# Directions for this task:
Return every line of the records below that contains the string "数字电子技术I", matching case exactly.

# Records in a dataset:
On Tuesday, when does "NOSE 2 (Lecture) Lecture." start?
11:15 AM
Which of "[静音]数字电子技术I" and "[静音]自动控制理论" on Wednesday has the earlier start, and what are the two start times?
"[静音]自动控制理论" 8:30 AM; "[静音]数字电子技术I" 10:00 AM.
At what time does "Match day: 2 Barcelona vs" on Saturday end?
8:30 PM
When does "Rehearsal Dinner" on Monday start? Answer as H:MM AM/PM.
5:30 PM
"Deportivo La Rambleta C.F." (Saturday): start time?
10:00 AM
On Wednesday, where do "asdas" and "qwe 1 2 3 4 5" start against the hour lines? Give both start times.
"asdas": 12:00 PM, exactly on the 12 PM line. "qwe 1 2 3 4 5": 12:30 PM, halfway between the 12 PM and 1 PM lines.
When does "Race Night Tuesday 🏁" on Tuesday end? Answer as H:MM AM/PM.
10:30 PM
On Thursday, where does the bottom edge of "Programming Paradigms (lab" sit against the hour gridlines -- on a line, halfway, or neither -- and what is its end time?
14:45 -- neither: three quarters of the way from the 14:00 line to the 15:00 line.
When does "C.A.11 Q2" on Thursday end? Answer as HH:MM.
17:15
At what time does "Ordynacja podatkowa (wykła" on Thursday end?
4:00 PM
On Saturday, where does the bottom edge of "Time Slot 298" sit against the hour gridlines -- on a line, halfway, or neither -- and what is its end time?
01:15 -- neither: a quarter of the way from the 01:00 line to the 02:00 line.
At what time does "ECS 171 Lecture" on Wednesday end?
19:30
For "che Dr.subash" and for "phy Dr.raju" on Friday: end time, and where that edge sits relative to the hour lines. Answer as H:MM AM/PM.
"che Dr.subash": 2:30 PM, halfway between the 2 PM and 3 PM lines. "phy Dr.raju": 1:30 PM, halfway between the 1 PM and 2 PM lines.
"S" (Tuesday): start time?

# Solution to this task:
Which of "[静音]数字电子技术I" and "[静音]自动控制理论" on Wednesday has the earlier start, and what are the two start times?
"[静音]自动控制理论" 8:30 AM; "[静音]数字电子技术I" 10:00 AM.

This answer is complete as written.